Pyrzycka parafia pw. św. Ottona ma w planach budowę centrum młodzieżowego, które ma stanąć przy kościele parafialnym. Aby jednak budowa mogła się rozpocząć konieczne było przeprowadzenie prac archeologicznych. Te zostały podjęte już jakiś czas temu. Swoim obrębem wyszły jednak poza teren parafii i zajęły również fragment należącego do miasta parkingu. Żeby można było tego dokonać parafia i miasto podpisały stosowną umowę, której treść zwalniała kościół z opłat za użytkowanie terenu. Okazało się jednak, że przepisy na to nie zezwalają i gmina chcąc działać zgodnie z prawem musiała naliczyć odpowiednią karę. – Gdyby kara nie została nałożona władze mogłyby zostać oskarżone o działanie na szkodę budżetu gminy. – mówi wiceburmistrz i podkreśla, że zarówno miastu jak i parafii zależy na jak najszybszym rozwiązaniu problemu. Proboszcz od decyzji będzie mógł się odwołać do Samorządowego Kolegium Odwoławczego, jeśli ono jej nie uchyli parafii pozostanie droga sądowa.

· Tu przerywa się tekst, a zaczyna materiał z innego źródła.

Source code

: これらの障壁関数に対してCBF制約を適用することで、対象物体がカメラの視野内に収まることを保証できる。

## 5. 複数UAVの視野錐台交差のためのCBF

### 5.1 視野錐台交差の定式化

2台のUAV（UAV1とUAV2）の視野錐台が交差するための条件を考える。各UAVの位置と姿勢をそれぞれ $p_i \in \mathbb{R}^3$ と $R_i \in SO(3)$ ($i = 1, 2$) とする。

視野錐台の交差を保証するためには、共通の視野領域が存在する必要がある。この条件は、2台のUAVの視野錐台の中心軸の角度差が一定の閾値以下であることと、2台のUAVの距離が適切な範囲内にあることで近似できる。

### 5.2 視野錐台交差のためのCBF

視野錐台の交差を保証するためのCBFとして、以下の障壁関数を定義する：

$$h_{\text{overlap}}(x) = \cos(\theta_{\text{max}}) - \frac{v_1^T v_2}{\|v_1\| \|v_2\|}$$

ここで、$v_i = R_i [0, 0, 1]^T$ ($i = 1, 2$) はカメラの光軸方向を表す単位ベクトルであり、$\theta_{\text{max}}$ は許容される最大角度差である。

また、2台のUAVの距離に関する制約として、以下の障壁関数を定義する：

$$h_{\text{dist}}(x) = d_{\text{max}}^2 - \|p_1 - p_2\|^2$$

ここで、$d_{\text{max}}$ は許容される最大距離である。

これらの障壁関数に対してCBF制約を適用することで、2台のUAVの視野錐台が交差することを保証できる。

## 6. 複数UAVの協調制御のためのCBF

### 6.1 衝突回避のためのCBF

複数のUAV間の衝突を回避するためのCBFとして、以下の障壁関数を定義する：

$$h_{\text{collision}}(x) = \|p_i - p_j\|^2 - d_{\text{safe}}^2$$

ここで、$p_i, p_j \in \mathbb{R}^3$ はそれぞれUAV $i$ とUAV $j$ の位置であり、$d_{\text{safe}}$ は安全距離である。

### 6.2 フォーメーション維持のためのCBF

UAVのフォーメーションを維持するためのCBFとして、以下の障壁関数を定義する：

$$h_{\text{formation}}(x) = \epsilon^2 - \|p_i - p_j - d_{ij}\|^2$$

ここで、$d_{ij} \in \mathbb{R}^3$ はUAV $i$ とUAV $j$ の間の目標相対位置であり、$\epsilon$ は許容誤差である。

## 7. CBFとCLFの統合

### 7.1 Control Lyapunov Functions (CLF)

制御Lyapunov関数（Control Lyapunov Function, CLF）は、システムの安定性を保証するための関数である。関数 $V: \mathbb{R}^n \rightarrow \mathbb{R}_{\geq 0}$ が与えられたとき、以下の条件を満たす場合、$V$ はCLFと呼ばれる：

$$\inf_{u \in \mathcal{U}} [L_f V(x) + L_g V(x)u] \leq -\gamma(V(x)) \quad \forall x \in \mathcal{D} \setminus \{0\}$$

W ciągu kilku najbliższych dni decyzja zostanie wydana i zgodnie z nią kara administracyjna będzie wynosiła ponad 1,7 miliona złotych. – Jest to dziesięciokrotność sumy, jaką parafia musiałaby zapłacić za użytkowanie tego fragmentu drogi. – mówi Robert Betyna, wiceburmistrz. Ks. Zbigniew Rakiej TChr, proboszcz parafii podkreśla, że w umowie jaką podpisał z poprzednim burmistrzem Jerzym Markiem Olechem było zaznaczone, że parafia nie poniesie kosztów. – W paragrafie 4 tej umowy napisano „porozumienie nie pociąga za sobą zobowiązania do żadnych świadczeń odpłatnych na rzecz stron porozumienia”. Parafia ma dokumenty w porządku. Jeśli umowa zła to najwyżej z winy miasta czy urzędników. – mówi ks. Rakiej i dodaje, że o opłacie nic nie wiedział. – Gdyby mi o tym powiedziano, to nigdy nie podjęlibyśmy prac. Prowadzone są pod nadzorem konserwatora, a wszystkie znalezione w ziemi rzeczy trafiają do muzeum. – mówi.
Wcześniej sprawą zainteresowała się Komisja Rewizyjna Rady Miejskiej poprzedniej kadencji. – Nie zdążyliśmy jednak się nią zająć, ponieważ był to już koniec kadencji. – mówi Miłosz Łuszczyk, ówczesny przewodniczący komisji. Do sprawy będziemy wracać.